3. Challenges, Opportunities and Tools
o Review of open research challenges: need for large, accurate, up-to-date data sets, integration of multiple techniques and areas.
o Data management challenge: user protection in ethics, privacy and related areas of public data sets
o Introduce useful tools for conducting research in the area:
o Big data analysis (e.g., MapReduce, Pig, Hive)
o Machine learning (e.g., Weka, Mallet)
o Visualization (e.g., Matplotlib, Graphviz)
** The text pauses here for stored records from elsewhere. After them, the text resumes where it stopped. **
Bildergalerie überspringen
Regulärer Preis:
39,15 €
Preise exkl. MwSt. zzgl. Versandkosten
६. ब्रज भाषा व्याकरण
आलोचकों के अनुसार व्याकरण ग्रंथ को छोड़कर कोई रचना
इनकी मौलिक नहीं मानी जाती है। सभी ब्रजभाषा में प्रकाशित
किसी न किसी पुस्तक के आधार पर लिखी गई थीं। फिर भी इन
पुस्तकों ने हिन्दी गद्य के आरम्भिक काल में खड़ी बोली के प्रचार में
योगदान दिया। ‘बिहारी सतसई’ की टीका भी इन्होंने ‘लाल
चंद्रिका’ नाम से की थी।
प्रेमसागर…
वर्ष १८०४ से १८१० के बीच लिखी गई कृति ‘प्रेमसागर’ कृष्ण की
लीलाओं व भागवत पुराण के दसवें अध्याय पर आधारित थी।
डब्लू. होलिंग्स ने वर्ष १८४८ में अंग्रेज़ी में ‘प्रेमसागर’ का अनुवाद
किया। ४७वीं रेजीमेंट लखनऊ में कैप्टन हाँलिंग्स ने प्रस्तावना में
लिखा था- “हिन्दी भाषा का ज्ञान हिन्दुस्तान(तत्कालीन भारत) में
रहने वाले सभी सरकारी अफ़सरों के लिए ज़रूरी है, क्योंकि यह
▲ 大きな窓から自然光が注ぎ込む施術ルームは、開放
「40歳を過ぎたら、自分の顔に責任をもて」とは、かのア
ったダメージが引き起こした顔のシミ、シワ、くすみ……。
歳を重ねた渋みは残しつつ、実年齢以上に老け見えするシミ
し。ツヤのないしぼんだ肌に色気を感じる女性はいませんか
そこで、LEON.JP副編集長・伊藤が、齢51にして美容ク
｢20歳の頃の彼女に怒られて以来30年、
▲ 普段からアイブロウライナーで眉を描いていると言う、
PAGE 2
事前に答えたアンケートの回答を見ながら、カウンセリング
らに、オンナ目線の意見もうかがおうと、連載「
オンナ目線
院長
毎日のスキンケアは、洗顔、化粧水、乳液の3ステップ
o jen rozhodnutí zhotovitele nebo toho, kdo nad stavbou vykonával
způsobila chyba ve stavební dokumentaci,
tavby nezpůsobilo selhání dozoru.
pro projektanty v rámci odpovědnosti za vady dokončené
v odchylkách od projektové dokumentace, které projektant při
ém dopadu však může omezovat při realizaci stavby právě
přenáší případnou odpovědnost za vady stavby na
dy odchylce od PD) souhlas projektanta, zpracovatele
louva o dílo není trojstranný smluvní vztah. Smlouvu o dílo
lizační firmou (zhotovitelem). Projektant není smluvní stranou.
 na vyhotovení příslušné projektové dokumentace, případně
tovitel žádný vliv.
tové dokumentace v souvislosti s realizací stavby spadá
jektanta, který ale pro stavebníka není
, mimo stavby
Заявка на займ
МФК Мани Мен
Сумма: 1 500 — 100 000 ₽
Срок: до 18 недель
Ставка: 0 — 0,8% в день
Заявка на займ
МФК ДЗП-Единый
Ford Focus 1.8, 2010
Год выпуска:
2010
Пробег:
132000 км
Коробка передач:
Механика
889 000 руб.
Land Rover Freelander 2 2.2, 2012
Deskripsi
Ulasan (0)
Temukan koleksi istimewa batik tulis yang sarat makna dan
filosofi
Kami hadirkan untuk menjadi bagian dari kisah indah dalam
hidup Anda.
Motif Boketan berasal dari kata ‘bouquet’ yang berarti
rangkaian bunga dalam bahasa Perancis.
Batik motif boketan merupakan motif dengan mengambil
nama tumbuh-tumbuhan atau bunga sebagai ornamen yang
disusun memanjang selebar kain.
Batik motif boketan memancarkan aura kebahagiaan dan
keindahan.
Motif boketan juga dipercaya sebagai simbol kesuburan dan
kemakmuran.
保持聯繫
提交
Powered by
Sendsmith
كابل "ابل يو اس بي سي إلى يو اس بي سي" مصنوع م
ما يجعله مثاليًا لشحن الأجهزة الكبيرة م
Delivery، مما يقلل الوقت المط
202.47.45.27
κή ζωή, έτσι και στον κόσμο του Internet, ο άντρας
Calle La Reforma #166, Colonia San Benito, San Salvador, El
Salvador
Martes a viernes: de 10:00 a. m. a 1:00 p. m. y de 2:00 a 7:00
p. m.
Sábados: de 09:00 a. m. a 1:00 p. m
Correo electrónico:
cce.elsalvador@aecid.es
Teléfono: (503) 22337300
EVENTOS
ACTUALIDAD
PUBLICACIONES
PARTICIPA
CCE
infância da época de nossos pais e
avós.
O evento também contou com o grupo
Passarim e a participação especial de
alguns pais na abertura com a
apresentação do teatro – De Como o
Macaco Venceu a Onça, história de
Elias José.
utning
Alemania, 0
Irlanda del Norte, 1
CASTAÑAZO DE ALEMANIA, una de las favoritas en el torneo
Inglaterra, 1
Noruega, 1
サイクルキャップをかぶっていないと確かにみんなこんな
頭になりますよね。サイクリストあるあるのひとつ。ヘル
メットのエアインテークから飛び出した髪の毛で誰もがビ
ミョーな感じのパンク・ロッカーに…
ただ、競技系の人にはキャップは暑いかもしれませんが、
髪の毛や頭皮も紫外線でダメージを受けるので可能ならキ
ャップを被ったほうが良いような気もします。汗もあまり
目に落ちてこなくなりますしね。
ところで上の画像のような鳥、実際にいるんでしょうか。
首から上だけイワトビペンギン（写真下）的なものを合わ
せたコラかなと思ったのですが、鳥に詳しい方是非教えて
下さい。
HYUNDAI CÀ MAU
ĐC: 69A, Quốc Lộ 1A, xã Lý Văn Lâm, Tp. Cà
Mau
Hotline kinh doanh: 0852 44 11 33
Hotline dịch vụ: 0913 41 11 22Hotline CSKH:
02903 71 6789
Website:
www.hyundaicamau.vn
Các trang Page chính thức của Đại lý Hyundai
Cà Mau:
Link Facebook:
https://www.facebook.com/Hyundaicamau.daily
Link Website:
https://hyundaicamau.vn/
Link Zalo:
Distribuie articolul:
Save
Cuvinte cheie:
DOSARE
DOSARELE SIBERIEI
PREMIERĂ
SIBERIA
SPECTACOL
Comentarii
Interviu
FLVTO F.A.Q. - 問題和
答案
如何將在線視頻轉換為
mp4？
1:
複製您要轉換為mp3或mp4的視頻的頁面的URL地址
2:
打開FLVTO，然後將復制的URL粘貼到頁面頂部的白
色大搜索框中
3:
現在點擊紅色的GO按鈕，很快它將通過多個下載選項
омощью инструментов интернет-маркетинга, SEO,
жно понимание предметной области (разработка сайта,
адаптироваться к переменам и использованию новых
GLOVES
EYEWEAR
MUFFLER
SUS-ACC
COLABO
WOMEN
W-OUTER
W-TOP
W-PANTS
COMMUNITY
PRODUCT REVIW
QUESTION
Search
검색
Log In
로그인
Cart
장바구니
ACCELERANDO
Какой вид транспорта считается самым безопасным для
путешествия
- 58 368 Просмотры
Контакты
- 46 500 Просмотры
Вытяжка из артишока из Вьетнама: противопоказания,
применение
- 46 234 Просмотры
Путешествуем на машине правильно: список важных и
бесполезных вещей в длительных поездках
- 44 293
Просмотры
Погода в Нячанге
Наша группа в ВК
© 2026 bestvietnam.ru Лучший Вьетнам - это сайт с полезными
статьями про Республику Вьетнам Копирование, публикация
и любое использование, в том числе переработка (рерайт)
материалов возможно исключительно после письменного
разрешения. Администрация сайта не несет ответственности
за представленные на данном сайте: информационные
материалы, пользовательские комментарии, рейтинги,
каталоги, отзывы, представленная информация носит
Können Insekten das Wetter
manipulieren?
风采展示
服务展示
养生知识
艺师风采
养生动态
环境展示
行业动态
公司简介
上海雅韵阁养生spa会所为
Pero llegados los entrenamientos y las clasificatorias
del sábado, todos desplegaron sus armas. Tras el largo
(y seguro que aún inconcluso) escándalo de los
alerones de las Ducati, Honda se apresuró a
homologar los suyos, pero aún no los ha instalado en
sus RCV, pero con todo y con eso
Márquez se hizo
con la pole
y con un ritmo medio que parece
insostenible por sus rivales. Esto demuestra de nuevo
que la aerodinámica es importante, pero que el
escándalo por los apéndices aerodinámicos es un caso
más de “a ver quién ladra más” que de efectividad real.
Prerequisites and Outcomes
The tutorial is intended for a technically knowledgeable and interested audience that may or may not have any experience in social spam, campaigns, misinformation and crowdturfing. At the base level, the audience will receive a general and broad introduction to a range of social media threats in a variety of social systems including online social networks, social media sites and crowdsourcing sites with emphasis on the technical challenges in the area. At the social system protection level from these malicious participants, in-depth analyses of social spam, campaigns, misinformation and crowdturfing will illustrate and compare some effective techniques. At the research level, representative research challenges will be outlined with introduction of tools for conducting research in the area.
References
[1] Grier, C., Thomas, K., Paxson, V., and Zhang, M. @spam: the underground on 140 characters or less. In CCS, 2010.
[2] Lee, S., and Kim, J. WarningBird: Detecting suspicious URLs in Twitter stream. In NDSS, 2012.
[6] Aggarwal, A., Almeida, J., and Kumaraguru, P. Detection of spam tipping behaviour on foursquare. In WWW Companion, 2013.
[16] Castillo, C., Mendoza, M., and Poblete, B. Information credibility on twitter. In WWW, 2011.
[17] Yang, F., Liu, Y., Yu, X., and Yang, M. Automatic detection of rumor on Sina Weibo. In SIGKDD Workshop on Mining Data Semantics, 2012.